Experimental Design
Our study design conceptualizes the village as a distinct local labor market. We will select villages into our sample in which between 40 and 100 households participate in the casual daily labor market. A randomly selected 50% of villages will be treatment villages, from which we will hire up to 30% of prime age, male casual daily laborers. This will constitute a large demand shock to the village that will last for one month. The remaining 50% will be control villages, from which we will hire only one or two individuals. This will constitute a negligible shock. To test our predictions, we will examine the impact of the labor demand shocks on village wages and employment.
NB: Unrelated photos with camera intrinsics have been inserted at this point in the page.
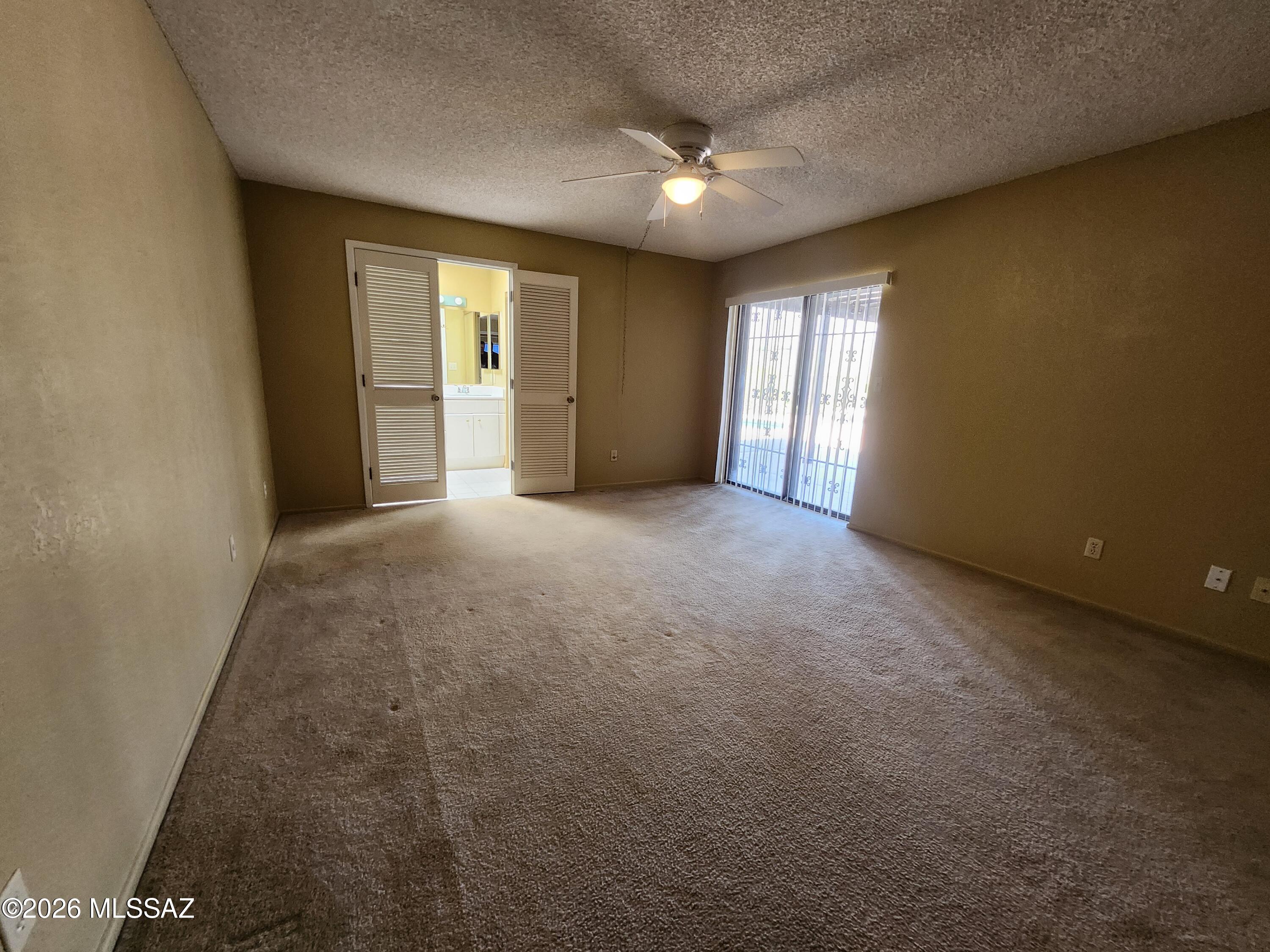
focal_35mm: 13
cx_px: 635
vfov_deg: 89.9
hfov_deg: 106.2
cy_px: 476
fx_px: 477
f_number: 2.2
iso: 400
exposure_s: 1/60
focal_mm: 1.74
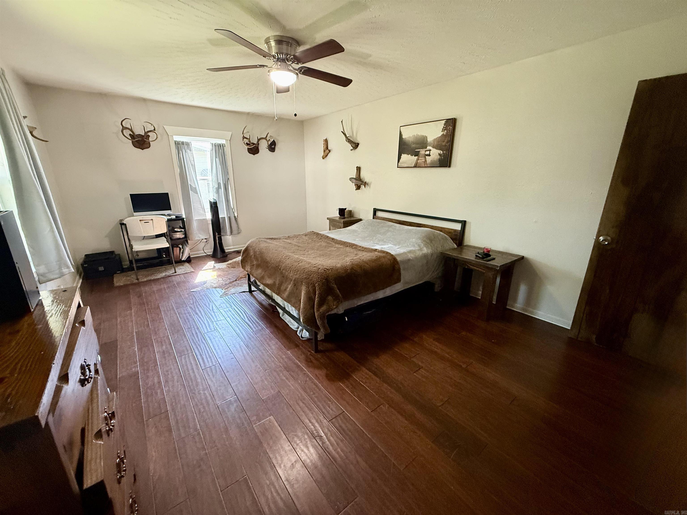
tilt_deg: -16.4
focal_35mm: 14
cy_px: 258
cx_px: 344
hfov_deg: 102.1
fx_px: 278
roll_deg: -0.3
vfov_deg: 85.7
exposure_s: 1/60
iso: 400
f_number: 2.2
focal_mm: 2.22
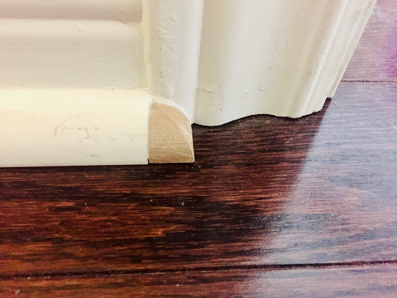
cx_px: 198
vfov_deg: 48.2
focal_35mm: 29
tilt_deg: -47.9
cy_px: 149
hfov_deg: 61.7
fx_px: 333
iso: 400
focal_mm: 4.15
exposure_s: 1/15
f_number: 2.2
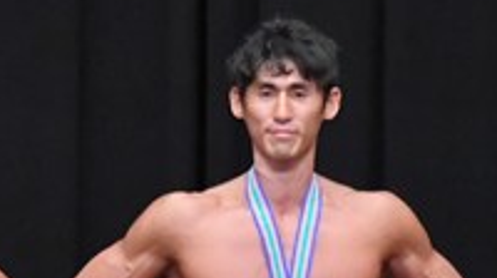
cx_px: 242
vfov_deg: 1.6
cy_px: 521
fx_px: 10005
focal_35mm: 760
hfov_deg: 2.8
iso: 8000
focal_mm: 125
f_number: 5.6
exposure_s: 1/400
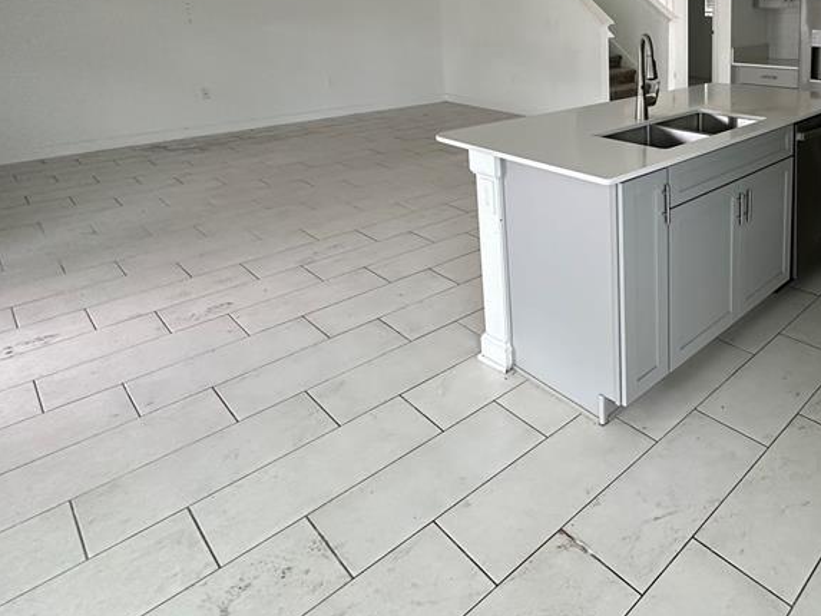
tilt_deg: -7.8
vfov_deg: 50.3
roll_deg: +1.0
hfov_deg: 61.4
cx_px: 698
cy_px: 93
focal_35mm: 25
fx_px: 593
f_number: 2.2
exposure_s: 1/95
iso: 320
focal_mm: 2.22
In each of the control and treatment villages, we will survey a representative sample of all workers who supply labor to the casual daily labor market. We will conduct three waves of surveys: at baseline (immediately before the demand shock), at endline (during the third week of the month-long demand shock), and at post-intervention (two weeks after the end of the demand shock, after all workers are back in the village labor force). In each survey, we will collect detailed daily recall data about wages: cash wages, details of in-kind payments (e.g. tea, whether meat was included in lunch, cash value of in-kind payments), whether the worker was paid on time, etc. In addition, we will collect details of employment (activity, length of breaks, hours worked, location) and self-reports of involuntary unemployment. We will also collect information about baseline characteristics of household enterprises (such as asset use, investment, and profits). Further, we will survey a small sample of agricultural employers in each village at endline (during the third week of the demand shock). This survey will capture data on the hiring of workers from inside and outside the village, employers' search efforts for workers, and farm operations. We will ask employers to rate the quality of a subset of workers in the village.